Noruega está construyendo el túnel submarino para vehículos más largo y profundo del mundo, conocido como Rogfast. Esta impresionante obra de ingeniería tendrá una longitud aproximada de 27 kilómetros y alcanzará una profundidad máxima cercana a los 390 metros bajo el nivel del mar. Se espera que esté operativo en torno al año 2033, marcando un antes y un después en la infraestructura de transporte noruega y mundial.

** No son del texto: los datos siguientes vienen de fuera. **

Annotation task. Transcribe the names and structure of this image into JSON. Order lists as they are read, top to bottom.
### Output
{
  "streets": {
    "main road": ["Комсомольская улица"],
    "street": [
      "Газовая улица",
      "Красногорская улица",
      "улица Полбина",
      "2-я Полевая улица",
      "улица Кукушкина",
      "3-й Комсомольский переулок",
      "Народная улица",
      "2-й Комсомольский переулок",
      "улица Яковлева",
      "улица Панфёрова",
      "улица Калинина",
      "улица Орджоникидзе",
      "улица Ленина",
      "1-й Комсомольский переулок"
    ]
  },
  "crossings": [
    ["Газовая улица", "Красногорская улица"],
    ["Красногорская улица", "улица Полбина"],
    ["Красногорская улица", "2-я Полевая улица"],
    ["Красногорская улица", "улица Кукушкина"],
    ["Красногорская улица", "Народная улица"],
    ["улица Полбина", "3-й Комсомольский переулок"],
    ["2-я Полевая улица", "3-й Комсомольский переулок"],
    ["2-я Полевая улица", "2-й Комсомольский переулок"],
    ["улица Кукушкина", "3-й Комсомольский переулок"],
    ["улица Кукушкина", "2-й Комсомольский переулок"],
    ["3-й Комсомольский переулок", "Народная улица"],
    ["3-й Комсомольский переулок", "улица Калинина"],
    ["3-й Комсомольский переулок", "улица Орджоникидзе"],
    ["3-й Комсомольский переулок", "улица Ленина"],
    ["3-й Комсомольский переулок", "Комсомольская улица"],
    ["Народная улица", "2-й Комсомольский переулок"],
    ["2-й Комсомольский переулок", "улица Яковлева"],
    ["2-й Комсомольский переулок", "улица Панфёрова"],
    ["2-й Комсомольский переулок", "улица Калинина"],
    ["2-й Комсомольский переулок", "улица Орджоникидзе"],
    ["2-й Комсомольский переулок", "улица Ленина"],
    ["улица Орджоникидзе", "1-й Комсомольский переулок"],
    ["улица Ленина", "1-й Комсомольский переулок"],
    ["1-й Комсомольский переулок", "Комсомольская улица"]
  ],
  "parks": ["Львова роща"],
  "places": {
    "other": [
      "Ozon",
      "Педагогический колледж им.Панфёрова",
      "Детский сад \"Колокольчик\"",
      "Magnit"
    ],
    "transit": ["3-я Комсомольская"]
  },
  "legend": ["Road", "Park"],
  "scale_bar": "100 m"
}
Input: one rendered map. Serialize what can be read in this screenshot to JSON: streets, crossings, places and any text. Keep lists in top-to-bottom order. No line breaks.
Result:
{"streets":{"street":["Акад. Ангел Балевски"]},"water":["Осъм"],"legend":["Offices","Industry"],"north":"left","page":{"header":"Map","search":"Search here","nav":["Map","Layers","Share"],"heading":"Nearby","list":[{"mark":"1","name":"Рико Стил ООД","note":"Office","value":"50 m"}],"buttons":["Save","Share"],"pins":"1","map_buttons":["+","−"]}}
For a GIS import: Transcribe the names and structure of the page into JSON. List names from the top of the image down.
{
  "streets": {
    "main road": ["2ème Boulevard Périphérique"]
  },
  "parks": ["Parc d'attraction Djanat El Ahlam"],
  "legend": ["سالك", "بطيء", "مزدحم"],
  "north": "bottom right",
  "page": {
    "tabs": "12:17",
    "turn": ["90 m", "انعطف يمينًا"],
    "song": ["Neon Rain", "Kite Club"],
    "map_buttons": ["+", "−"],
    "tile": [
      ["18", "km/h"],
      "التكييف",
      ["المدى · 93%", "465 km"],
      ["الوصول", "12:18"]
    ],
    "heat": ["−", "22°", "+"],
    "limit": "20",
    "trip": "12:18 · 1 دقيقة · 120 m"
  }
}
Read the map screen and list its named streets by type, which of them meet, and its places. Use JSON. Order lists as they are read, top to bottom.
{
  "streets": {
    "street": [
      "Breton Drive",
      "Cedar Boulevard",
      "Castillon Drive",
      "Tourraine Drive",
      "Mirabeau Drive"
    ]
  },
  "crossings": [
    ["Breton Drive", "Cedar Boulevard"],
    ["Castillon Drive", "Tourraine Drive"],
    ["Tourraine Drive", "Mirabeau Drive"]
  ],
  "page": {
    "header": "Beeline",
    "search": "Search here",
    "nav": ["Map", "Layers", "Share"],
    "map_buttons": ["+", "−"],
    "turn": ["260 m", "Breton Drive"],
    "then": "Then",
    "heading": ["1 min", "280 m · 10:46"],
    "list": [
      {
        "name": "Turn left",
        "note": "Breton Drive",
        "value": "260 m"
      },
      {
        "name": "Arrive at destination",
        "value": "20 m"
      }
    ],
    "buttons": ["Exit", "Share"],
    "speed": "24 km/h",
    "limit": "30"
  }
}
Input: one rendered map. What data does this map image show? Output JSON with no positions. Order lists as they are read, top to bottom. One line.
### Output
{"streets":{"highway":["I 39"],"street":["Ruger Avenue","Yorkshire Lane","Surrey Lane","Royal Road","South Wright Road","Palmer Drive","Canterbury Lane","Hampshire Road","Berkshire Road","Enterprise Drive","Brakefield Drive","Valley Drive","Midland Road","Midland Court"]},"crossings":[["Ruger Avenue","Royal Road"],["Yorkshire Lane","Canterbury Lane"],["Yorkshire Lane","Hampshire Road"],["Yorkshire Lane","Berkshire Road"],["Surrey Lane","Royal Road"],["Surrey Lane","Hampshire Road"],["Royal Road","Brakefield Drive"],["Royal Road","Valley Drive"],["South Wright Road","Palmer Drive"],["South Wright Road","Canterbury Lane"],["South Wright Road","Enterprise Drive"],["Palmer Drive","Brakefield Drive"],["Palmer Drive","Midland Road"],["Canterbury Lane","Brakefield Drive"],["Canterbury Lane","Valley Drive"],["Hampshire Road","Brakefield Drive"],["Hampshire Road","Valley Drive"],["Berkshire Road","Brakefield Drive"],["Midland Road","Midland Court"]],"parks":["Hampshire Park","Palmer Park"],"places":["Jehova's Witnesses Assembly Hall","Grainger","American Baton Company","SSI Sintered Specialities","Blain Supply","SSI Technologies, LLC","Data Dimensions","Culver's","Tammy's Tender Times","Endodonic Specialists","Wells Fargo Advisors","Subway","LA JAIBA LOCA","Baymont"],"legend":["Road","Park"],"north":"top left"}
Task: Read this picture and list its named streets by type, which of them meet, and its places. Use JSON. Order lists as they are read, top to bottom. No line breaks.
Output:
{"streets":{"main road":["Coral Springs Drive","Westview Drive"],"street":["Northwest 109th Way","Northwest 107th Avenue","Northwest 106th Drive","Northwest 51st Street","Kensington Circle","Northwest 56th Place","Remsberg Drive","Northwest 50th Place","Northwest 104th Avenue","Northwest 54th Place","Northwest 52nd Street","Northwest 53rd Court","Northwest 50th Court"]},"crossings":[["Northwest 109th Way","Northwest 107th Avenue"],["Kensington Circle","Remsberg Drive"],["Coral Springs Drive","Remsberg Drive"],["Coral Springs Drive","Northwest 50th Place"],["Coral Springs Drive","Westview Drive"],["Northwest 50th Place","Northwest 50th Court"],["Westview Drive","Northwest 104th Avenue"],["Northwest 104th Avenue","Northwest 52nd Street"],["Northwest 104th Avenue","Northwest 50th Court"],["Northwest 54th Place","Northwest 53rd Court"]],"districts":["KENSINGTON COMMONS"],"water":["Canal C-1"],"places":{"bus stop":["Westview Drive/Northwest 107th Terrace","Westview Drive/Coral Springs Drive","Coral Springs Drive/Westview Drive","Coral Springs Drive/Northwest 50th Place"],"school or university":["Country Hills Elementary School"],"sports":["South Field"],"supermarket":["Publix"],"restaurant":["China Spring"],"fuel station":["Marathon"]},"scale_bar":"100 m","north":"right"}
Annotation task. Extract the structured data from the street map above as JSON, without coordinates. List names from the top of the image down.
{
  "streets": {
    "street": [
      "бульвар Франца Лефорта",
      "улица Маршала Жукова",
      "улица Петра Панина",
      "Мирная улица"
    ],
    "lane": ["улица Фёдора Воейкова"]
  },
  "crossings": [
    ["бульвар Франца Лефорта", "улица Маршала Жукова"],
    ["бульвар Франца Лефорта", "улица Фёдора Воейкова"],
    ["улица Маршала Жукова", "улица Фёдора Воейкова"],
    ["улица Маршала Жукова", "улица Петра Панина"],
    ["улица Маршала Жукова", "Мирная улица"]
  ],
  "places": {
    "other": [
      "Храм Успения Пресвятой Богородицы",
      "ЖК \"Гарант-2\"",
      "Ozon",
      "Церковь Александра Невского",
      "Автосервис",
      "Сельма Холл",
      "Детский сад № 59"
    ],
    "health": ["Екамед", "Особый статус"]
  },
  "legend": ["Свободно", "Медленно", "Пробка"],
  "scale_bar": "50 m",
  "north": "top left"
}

Reducción drástica del tiempo de viaje gracias a Rogfast
El túnel Rogfast forma parte de un ambicioso plan para modernizar la autopista E39, una arteria vital que recorre la costa occidental de Noruega y que conecta las importantes localidades de Randaberg y Bokn. Actualmente, este trayecto incluye hasta siete cruces en ferry, lo que puede extender el tiempo total de viaje a más de 11 horas, dependiendo de las condiciones climáticas y esperas. Con la apertura del túnel, este tiempo se reducirá a apenas 35 minutos, permitiendo una conexión mucho más ágil y confiable.
Detalles técnicos y desafíos de la construcción
Excavar a casi 400 metros bajo el lecho marino supone un gran reto, principalmente debido a la presión extrema del agua, que ronda los 39 bares. Para afrontar estas condiciones, los ingenieros emplean avanzados sistemas de sellado para evitar filtraciones y utilizan escáneres láser para garantizar la precisión en la unión de los dos tramos que se excavan simultáneamente desde extremos opuestos.
Un aspecto destacado del proyecto es la doble rotonda situada a 260 metros de profundidad, que facilitará la conexión hacia el municipio de Kvitsøy, actualmente accesible solo por barco. Aunque no será la primera rotonda submarina del mundo, sí será la más profunda construida hasta la fecha.
Infraestructura y seguridad
El túnel se diseñará con dos tubos independientes que albergarán un total de cuatro carriles. Contará con sistemas de ventilación longitudinal, refugios de emergencia dispuestos cada 250 metros y sensores que medirán la calidad del aire en tiempo real, todo ello conectado a un centro de control para garantizar la seguridad y comodidad de los usuarios.
Impacto económico y ambiental
La inversión del proyecto ronda 1.900 millones de euros, financiada en un 40% por el Estado noruego, mientras que el resto se recuperará mediante peajes estimados en aproximadamente 35 euros por trayecto. Más allá de la mejora en la movilidad, la eliminación de los ferrys reducirá significativamente las emisiones de CO₂, aportando beneficios medioambientales y contribuyendo a la sostenibilidad regional.
Este túnel también mejorará la conexión de comunidades aisladas durante el invierno, fomentando una mayor integración socioeconómica en la región.
Un hito en la ingeniería mundial
Al completarse, Rogfast se convertirá en el túnel submarino para tráfico rodado más largo y profundo del planeta, superando al actual récord que posee el túnel de Lærdal, también en Noruega. Además, esta obra destaca por su complejidad técnica y su contribución a la modernización de la red de transporte noruega, posicionando al país como un referente en infraestructuras vanguardistas y sostenibles.
Noruega continúa demostrando su compromiso con la innovación y la mejora de la calidad de vida de sus ciudadanos mediante proyectos que combinan ingeniería avanzada, eficiencia y respeto al medio ambiente.